Copy out each of the following lines word for word, leaving nothing out and changing nothing.
'''
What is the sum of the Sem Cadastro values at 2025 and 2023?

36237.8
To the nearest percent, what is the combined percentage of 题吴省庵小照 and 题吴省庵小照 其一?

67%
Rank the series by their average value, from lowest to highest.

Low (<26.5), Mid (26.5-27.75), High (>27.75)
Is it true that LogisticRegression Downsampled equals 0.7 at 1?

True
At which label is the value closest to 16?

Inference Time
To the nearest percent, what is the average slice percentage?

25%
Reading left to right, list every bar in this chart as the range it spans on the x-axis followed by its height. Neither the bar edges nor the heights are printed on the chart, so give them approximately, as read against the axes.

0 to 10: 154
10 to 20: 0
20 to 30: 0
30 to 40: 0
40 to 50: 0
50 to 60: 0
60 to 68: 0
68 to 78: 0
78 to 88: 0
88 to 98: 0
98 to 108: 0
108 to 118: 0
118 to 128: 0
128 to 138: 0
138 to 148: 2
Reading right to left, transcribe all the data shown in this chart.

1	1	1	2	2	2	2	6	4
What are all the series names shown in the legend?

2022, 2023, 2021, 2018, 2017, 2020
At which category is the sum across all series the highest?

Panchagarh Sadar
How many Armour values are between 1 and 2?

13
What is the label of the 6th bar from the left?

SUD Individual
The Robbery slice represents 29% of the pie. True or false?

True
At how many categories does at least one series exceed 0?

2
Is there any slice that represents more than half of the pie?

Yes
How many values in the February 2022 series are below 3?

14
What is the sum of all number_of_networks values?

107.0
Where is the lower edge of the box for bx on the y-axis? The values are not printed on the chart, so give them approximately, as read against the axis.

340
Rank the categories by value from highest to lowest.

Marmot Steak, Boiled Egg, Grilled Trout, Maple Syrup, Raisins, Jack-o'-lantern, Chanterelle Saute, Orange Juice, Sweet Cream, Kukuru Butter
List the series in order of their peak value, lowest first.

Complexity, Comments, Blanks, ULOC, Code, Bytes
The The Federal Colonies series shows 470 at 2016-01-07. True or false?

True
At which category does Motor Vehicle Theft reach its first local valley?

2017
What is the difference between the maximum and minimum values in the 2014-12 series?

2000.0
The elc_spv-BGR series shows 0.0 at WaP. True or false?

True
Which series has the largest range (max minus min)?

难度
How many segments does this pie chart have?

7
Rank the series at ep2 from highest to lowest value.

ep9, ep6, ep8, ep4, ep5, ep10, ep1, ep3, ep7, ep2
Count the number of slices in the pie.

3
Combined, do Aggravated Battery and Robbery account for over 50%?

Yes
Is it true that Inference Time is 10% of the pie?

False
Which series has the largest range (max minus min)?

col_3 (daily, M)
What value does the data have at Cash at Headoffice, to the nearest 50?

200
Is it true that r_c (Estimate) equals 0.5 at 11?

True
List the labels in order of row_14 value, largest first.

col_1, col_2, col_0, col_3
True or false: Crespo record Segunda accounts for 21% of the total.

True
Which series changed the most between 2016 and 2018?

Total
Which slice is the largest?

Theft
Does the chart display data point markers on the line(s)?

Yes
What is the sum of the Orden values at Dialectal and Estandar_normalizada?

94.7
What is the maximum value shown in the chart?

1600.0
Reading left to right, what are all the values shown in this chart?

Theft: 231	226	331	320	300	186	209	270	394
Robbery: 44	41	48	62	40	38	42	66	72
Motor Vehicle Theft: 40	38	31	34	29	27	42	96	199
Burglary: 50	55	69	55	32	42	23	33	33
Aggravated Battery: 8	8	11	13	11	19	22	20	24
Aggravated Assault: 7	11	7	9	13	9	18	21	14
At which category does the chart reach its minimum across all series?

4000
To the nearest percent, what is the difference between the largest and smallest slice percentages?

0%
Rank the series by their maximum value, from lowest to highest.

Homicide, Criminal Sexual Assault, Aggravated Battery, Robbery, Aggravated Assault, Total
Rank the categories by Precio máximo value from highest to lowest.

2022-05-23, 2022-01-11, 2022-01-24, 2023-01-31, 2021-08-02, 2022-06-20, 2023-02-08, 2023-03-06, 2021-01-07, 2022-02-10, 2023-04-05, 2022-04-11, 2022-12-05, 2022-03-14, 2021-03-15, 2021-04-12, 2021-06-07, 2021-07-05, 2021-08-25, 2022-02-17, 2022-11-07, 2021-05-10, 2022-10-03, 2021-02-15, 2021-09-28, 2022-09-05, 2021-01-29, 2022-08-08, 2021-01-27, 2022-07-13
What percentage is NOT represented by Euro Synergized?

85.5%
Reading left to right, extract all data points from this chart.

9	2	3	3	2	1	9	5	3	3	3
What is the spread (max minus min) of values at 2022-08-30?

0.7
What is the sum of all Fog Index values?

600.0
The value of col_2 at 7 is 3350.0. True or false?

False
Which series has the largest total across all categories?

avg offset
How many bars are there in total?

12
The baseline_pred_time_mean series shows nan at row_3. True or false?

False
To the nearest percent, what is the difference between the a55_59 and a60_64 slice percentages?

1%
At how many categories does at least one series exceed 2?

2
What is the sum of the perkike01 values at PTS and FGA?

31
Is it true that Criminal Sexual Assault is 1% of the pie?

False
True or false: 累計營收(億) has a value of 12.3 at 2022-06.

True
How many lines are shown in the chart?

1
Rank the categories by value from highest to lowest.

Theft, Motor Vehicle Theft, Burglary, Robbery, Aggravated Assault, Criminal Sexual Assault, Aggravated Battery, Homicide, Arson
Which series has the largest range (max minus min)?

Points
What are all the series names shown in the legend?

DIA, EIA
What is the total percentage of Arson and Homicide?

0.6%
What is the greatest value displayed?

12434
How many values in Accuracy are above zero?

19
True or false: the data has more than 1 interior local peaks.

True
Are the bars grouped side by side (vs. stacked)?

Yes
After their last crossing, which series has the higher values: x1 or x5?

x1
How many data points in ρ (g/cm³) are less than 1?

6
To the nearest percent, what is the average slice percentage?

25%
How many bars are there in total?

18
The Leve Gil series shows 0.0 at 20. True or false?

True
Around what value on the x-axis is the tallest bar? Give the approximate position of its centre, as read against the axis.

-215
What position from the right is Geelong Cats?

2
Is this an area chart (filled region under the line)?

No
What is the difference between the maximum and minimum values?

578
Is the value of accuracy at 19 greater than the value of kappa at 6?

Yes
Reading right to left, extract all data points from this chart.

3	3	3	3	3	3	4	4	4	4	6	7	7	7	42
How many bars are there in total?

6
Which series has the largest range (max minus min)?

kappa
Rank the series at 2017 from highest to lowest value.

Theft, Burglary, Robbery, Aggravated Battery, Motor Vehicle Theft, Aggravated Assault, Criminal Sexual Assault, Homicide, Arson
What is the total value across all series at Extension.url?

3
'''
> **Written reply**
What is the sum of the Sem Cadastro values at 2025 and 2023?

36237.8
To the nearest percent, what is the combined percentage of 题吴省庵小照 and 题吴省庵小照 其一?

67%
Rank the series by their average value, from lowest to highest.

Low (<26.5), Mid (26.5-27.75), High (>27.75)
Is it true that LogisticRegression Downsampled equals 0.7 at 1?

True
At which label is the value closest to 16?

Inference Time
To the nearest percent, what is the average slice percentage?

25%
Reading left to right, list every bar in this chart as the range it spans on the x-axis followed by its height. Neither the bar edges nor the heights are printed on the chart, so give them approximately, as read against the axes.

0 to 10: 154
10 to 20: 0
20 to 30: 0
30 to 40: 0
40 to 50: 0
50 to 60: 0
60 to 68: 0
68 to 78: 0
78 to 88: 0
88 to 98: 0
98 to 108: 0
108 to 118: 0
118 to 128: 0
128 to 138: 0
138 to 148: 2
Reading right to left, transcribe all the data shown in this chart.

1	1	1	2	2	2	2	6	4
What are all the series names shown in the legend?

2022, 2023, 2021, 2018, 2017, 2020
At which category is the sum across all series the highest?

Panchagarh Sadar
How many Armour values are between 1 and 2?

13
What is the label of the 6th bar from the left?

SUD Individual
The Robbery slice represents 29% of the pie. True or false?

True
At how many categories does at least one series exceed 0?

2
Is there any slice that represents more than half of the pie?

Yes
How many values in the February 2022 series are below 3?

14
What is the sum of all number_of_networks values?

107.0
Where is the lower edge of the box for bx on the y-axis? The values are not printed on the chart, so give them approximately, as read against the axis.

340
Rank the categories by value from highest to lowest.

Marmot Steak, Boiled Egg, Grilled Trout, Maple Syrup, Raisins, Jack-o'-lantern, Chanterelle Saute, Orange Juice, Sweet Cream, Kukuru Butter
List the series in order of their peak value, lowest first.

Complexity, Comments, Blanks, ULOC, Code, Bytes
The The Federal Colonies series shows 470 at 2016-01-07. True or false?

True
At which category does Motor Vehicle Theft reach its first local valley?

2017
What is the difference between the maximum and minimum values in the 2014-12 series?

2000.0
The elc_spv-BGR series shows 0.0 at WaP. True or false?

True
Which series has the largest range (max minus min)?

难度
How many segments does this pie chart have?

7
Rank the series at ep2 from highest to lowest value.

ep9, ep6, ep8, ep4, ep5, ep10, ep1, ep3, ep7, ep2
Count the number of slices in the pie.

3
Combined, do Aggravated Battery and Robbery account for over 50%?

Yes
Is it true that Inference Time is 10% of the pie?

False
Which series has the largest range (max minus min)?

col_3 (daily, M)
What value does the data have at Cash at Headoffice, to the nearest 50?

200
Is it true that r_c (Estimate) equals 0.5 at 11?

True
List the labels in order of row_14 value, largest first.

col_1, col_2, col_0, col_3
True or false: Crespo record Segunda accounts for 21% of the total.

True
Which series changed the most between 2016 and 2018?

Total
Which slice is the largest?

Theft
Does the chart display data point markers on the line(s)?

Yes
What is the sum of the Orden values at Dialectal and Estandar_normalizada?

94.7
What is the maximum value shown in the chart?

1600.0
Reading left to right, what are all the values shown in this chart?

Theft: 231	226	331	320	300	186	209	270	394
Robbery: 44	41	48	62	40	38	42	66	72
Motor Vehicle Theft: 40	38	31	34	29	27	42	96	199
Burglary: 50	55	69	55	32	42	23	33	33
Aggravated Battery: 8	8	11	13	11	19	22	20	24
Aggravated Assault: 7	11	7	9	13	9	18	21	14
At which category does the chart reach its minimum across all series?

4000
To the nearest percent, what is the difference between the largest and smallest slice percentages?

0%
Rank the series by their maximum value, from lowest to highest.

Homicide, Criminal Sexual Assault, Aggravated Battery, Robbery, Aggravated Assault, Total
Rank the categories by Precio máximo value from highest to lowest.

2022-05-23, 2022-01-11, 2022-01-24, 2023-01-31, 2021-08-02, 2022-06-20, 2023-02-08, 2023-03-06, 2021-01-07, 2022-02-10, 2023-04-05, 2022-04-11, 2022-12-05, 2022-03-14, 2021-03-15, 2021-04-12, 2021-06-07, 2021-07-05, 2021-08-25, 2022-02-17, 2022-11-07, 2021-05-10, 2022-10-03, 2021-02-15, 2021-09-28, 2022-09-05, 2021-01-29, 2022-08-08, 2021-01-27, 2022-07-13
What percentage is NOT represented by Euro Synergized?

85.5%
Reading left to right, extract all data points from this chart.

9	2	3	3	2	1	9	5	3	3	3
What is the spread (max minus min) of values at 2022-08-30?

0.7
What is the sum of all Fog Index values?

600.0
The value of col_2 at 7 is 3350.0. True or false?

False
Which series has the largest total across all categories?

avg offset
How many bars are there in total?

12
The baseline_pred_time_mean series shows nan at row_3. True or false?

False
To the nearest percent, what is the difference between the a55_59 and a60_64 slice percentages?

1%
At how many categories does at least one series exceed 2?

2
What is the sum of the perkike01 values at PTS and FGA?

31
Is it true that Criminal Sexual Assault is 1% of the pie?

False
True or false: 累計營收(億) has a value of 12.3 at 2022-06.

True
How many lines are shown in the chart?

1
Rank the categories by value from highest to lowest.

Theft, Motor Vehicle Theft, Burglary, Robbery, Aggravated Assault, Criminal Sexual Assault, Aggravated Battery, Homicide, Arson
Which series has the largest range (max minus min)?

Points
What are all the series names shown in the legend?

DIA, EIA
What is the total percentage of Arson and Homicide?

0.6%
What is the greatest value displayed?

12434
How many values in Accuracy are above zero?

19
True or false: the data has more than 1 interior local peaks.

True
Are the bars grouped side by side (vs. stacked)?

Yes
After their last crossing, which series has the higher values: x1 or x5?

x1
How many data points in ρ (g/cm³) are less than 1?

6
To the nearest percent, what is the average slice percentage?

25%
How many bars are there in total?

18
The Leve Gil series shows 0.0 at 20. True or false?

True
Around what value on the x-axis is the tallest bar? Give the approximate position of its centre, as read against the axis.

-215
What position from the right is Geelong Cats?

2
Is this an area chart (filled region under the line)?

No
What is the difference between the maximum and minimum values?

578
Is the value of accuracy at 19 greater than the value of kappa at 6?

Yes
Reading right to left, extract all data points from this chart.

3	3	3	3	3	3	4	4	4	4	6	7	7	7	42
How many bars are there in total?

6
Which series has the largest range (max minus min)?

kappa
Rank the series at 2017 from highest to lowest value.

Theft, Burglary, Robbery, Aggravated Battery, Motor Vehicle Theft, Aggravated Assault, Criminal Sexual Assault, Homicide, Arson
What is the total value across all series at Extension.url?

3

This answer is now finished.